Author: Ruth Vanita
ISBN/UPC (if available): 9780144000593
Why should the state’s refusal to recognize a union as marriage mean that the union is not a marriage? In Love’s Rite Ruth Vanita asks this challenging question in order to emphasize that mutual consent and family and community recognition validate a marriage—and this support frequently extends to same-sex marriages as well. When people claim the right to marry, their sex or sexuality is not intrinsic to that right, although social prejudice makes it appear so.
Moreover, it cannot be denied that a multitude of events and depictions in vastly different cultures, times and places, all point to the possibility of same-sex love and commitment being recognized and accepted. Marriage is a universal rite of passage that can, in the right circumstances, become ‘the perfect ceremony of love’s rite’.

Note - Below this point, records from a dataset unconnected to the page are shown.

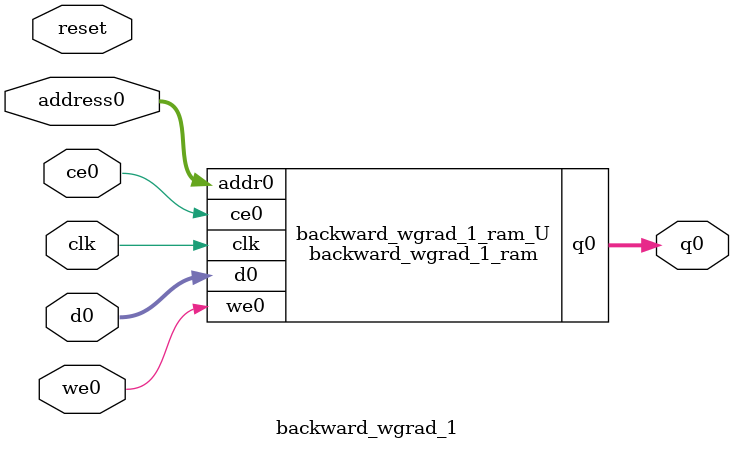
<source format=v>
`timescale 1 ns / 1 ps
module backward_wgrad_1_ram (addr0, ce0, d0, we0, q0,  clk);

parameter DWIDTH = 32;
parameter AWIDTH = 17;
parameter MEM_SIZE = 103680;

input[AWIDTH-1:0] addr0;
input ce0;
input[DWIDTH-1:0] d0;
input we0;
output reg[DWIDTH-1:0] q0;
input clk;

(* ram_style = "block" *)reg [DWIDTH-1:0] ram[0:MEM_SIZE-1];




always @(posedge clk)  
begin 
    if (ce0) 
    begin
        if (we0) 
        begin 
            ram[addr0] <= d0; 
        end 
        q0 <= ram[addr0];
    end
end


endmodule

`timescale 1 ns / 1 ps
module backward_wgrad_1(
    reset,
    clk,
    address0,
    ce0,
    we0,
    d0,
    q0);

parameter DataWidth = 32'd32;
parameter AddressRange = 32'd103680;
parameter AddressWidth = 32'd17;
input reset;
input clk;
input[AddressWidth - 1:0] address0;
input ce0;
input we0;
input[DataWidth - 1:0] d0;
output[DataWidth - 1:0] q0;



backward_wgrad_1_ram backward_wgrad_1_ram_U(
    .clk( clk ),
    .addr0( address0 ),
    .ce0( ce0 ),
    .we0( we0 ),
    .d0( d0 ),
    .q0( q0 ));

endmodule


</source>
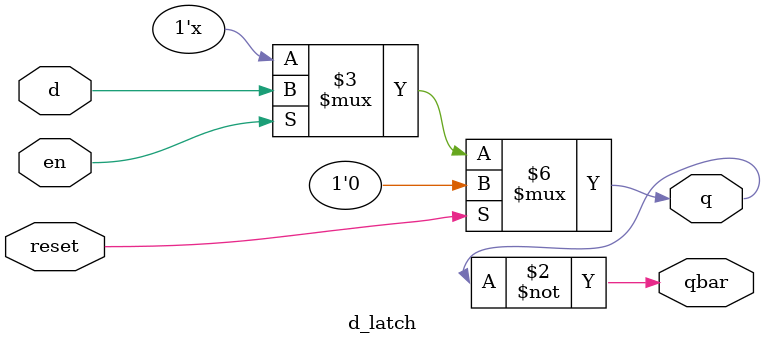
<source format=v>
module d_latch (
input d,
input reset,
input en,
output reg q,
output qbar
);
always @(*)begin
if (reset)

q <= 0;
else if (en)
q <= d;
end;
assign qbar=~q;
endmodule




</source>
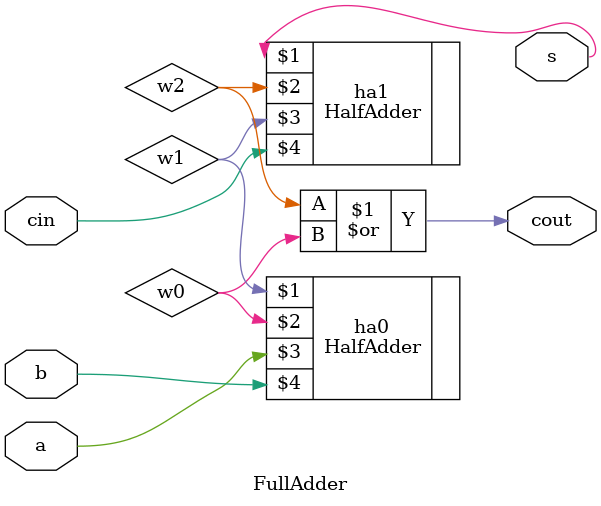
<source format=v>
/* módulo FullAdder */

`ifndef _FullAdder_
`define _FullAdder_
`include "HalfAdder.v"

module FullAdder(s, cout, a, b, cin);
    input a, b, cin;
    output s, cout;
    wire w0, w1, w2;

    HalfAdder ha0(w1, w0, a, b);
    HalfAdder ha1(s, w2, w1, cin);
    or or0(cout, w2, w0);

    // Descrição de conexões internas do módulo

endmodule

`endif
</source>
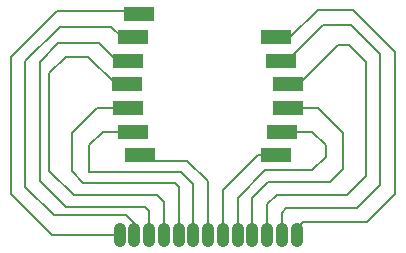
<source format=gbr>
G04 EAGLE Gerber RS-274X export*
G75*
%MOMM*%
%FSLAX34Y34*%
%LPD*%
%INTop Copper*%
%IPPOS*%
%AMOC8*
5,1,8,0,0,1.08239X$1,22.5*%
G01*
%ADD10C,1.008000*%
%ADD11R,2.540000X1.270000*%
%ADD12C,0.200000*%


D10*
X255500Y38860D02*
X255500Y48940D01*
X243000Y48940D02*
X243000Y38860D01*
X230500Y38860D02*
X230500Y48940D01*
X218000Y48940D02*
X218000Y38860D01*
X205500Y38860D02*
X205500Y48940D01*
X193000Y48940D02*
X193000Y38860D01*
X180500Y38860D02*
X180500Y48940D01*
X168000Y48940D02*
X168000Y38860D01*
X155500Y38860D02*
X155500Y48940D01*
X143000Y48940D02*
X143000Y38860D01*
X130500Y38860D02*
X130500Y48940D01*
X118000Y48940D02*
X118000Y38860D01*
X105500Y38860D02*
X105500Y48940D01*
D11*
X237700Y211400D03*
X242600Y191500D03*
X247800Y171400D03*
X247800Y151300D03*
X242700Y131400D03*
X237700Y111400D03*
X122500Y111500D03*
X117300Y131400D03*
X112300Y151400D03*
X112200Y171400D03*
X112300Y191390D03*
X117300Y211410D03*
X122300Y231430D03*
D12*
X261100Y55000D02*
X315000Y55000D01*
X338700Y78700D01*
X338700Y198700D01*
X261100Y55000D02*
X255500Y49400D01*
X255500Y43900D01*
X250260Y211400D02*
X273400Y234540D01*
X250260Y211400D02*
X237700Y211400D01*
X302860Y234540D02*
X338700Y198700D01*
X302860Y234540D02*
X273400Y234540D01*
X243000Y63000D02*
X243000Y43900D01*
X246400Y66400D02*
X306400Y66400D01*
X326400Y86400D01*
X326400Y196900D01*
X301200Y222100D01*
X278200Y222100D01*
X247600Y191500D01*
X242600Y191500D01*
X246400Y66400D02*
X243000Y63000D01*
X230500Y69900D02*
X230500Y43900D01*
X230500Y69900D02*
X238500Y77900D01*
X297900Y77900D01*
X314300Y94300D01*
X300000Y205000D02*
X290706Y205000D01*
X300000Y205000D02*
X314300Y190700D01*
X314300Y94300D01*
X257106Y171400D02*
X290706Y205000D01*
X257106Y171400D02*
X247800Y171400D01*
X218000Y75400D02*
X218000Y43900D01*
X218000Y75400D02*
X231500Y88900D01*
X283900Y88900D01*
X295000Y100000D01*
X295000Y130000D01*
X273700Y151300D01*
X247800Y151300D01*
X205500Y75500D02*
X205500Y43900D01*
X205500Y75500D02*
X228600Y98600D01*
X268600Y98600D01*
X280000Y110000D01*
X280000Y120000D01*
X268600Y131400D01*
X242700Y131400D01*
X193000Y81700D02*
X193000Y43900D01*
X222700Y111400D02*
X237700Y111400D01*
X222700Y111400D02*
X193000Y81700D01*
X180000Y90000D02*
X180000Y44400D01*
X180500Y43900D01*
X180000Y90000D02*
X163000Y107000D01*
X122500Y107000D01*
X168000Y87000D02*
X168000Y43900D01*
X157900Y97100D02*
X80000Y97100D01*
X80000Y120000D01*
X91400Y131400D01*
X117300Y131400D01*
X157900Y97100D02*
X168000Y87000D01*
X155500Y84500D02*
X155500Y43900D01*
X155500Y84500D02*
X152100Y87900D01*
X75000Y87900D01*
X65000Y97900D02*
X65000Y130000D01*
X86400Y151400D01*
X112300Y151400D01*
X65000Y97900D02*
X75000Y87900D01*
X143000Y72000D02*
X143000Y43900D01*
X143000Y72000D02*
X137400Y77600D01*
X66800Y77600D01*
X46200Y98200D02*
X46200Y181200D01*
X60000Y195000D01*
X102200Y171400D02*
X112200Y171400D01*
X102200Y171400D02*
X78600Y195000D01*
X60000Y195000D01*
X46200Y98200D02*
X66800Y77600D01*
X130500Y64500D02*
X130500Y43900D01*
X130500Y64500D02*
X127200Y67800D01*
X60200Y67800D01*
X38000Y90000D02*
X38000Y190600D01*
X53790Y206390D01*
X103100Y191390D02*
X112300Y191390D01*
X103100Y191390D02*
X88100Y206390D01*
X53790Y206390D01*
X38000Y90000D02*
X60200Y67800D01*
X118000Y53800D02*
X118000Y43900D01*
X118000Y53800D02*
X111100Y60700D01*
X49800Y60700D01*
X25900Y84600D02*
X25900Y190900D01*
X55000Y220000D02*
X98710Y220000D01*
X107300Y211410D02*
X117300Y211410D01*
X107300Y211410D02*
X98710Y220000D01*
X55000Y220000D02*
X25900Y190900D01*
X25900Y84600D02*
X49800Y60700D01*
X48200Y43900D02*
X105500Y43900D01*
X13500Y78600D02*
X13500Y195000D01*
X119790Y233940D02*
X122300Y231430D01*
X52440Y233940D02*
X13500Y195000D01*
X52440Y233940D02*
X119790Y233940D01*
X13500Y78600D02*
X48200Y43900D01*
M02*

</source>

Vanita examines the twin phenomena of same-sex weddings and same-sex joint suicides (mostly female) that have been reported from many parts of India. She argues that these couples, when they choose to marry or die together, invoke long-standing but fluid Indian legal, religious, and literary-cinematic traditions to declare their love to the world.
Using her intimate knowledge of ancient Indian textual history, the author demonstrates that same-sex love and relationships are deeply rooted in Indian culture— and compares the cultural and legal implications of same-sex marriage in India with those in the West.
The international debate on same-sex marriage is relevant to all democratic societies today. Ruth Vanita brings a fresh perspective to this debate, suggesting that same-sex marriage dwells at the heart, not on the margins, of culture.
‘An effortless combination of empathy, moral conviction and deep cultural sensitivity’
— Ashis Nandy
‘Ruth Vanita switches context effortlessly between India and the West, ancient cultural perspectives and modern, offering the reader an empathetic understanding of different aspects of the issue with a historical perspective drawn from literary sources’
— Deccan Herald
‘(This) absorbing new book shows how subtly and imaginatively Indian attitudes toward same-sex unions have evolved over the centuries…and offers a marvelously global perspective characterized by profound historical understanding, impeccable scholarship, and a rare and delightful precision of feeling.’
— Terry Castle, Professor at Stanford University, editor of The Literature of Lesbianism.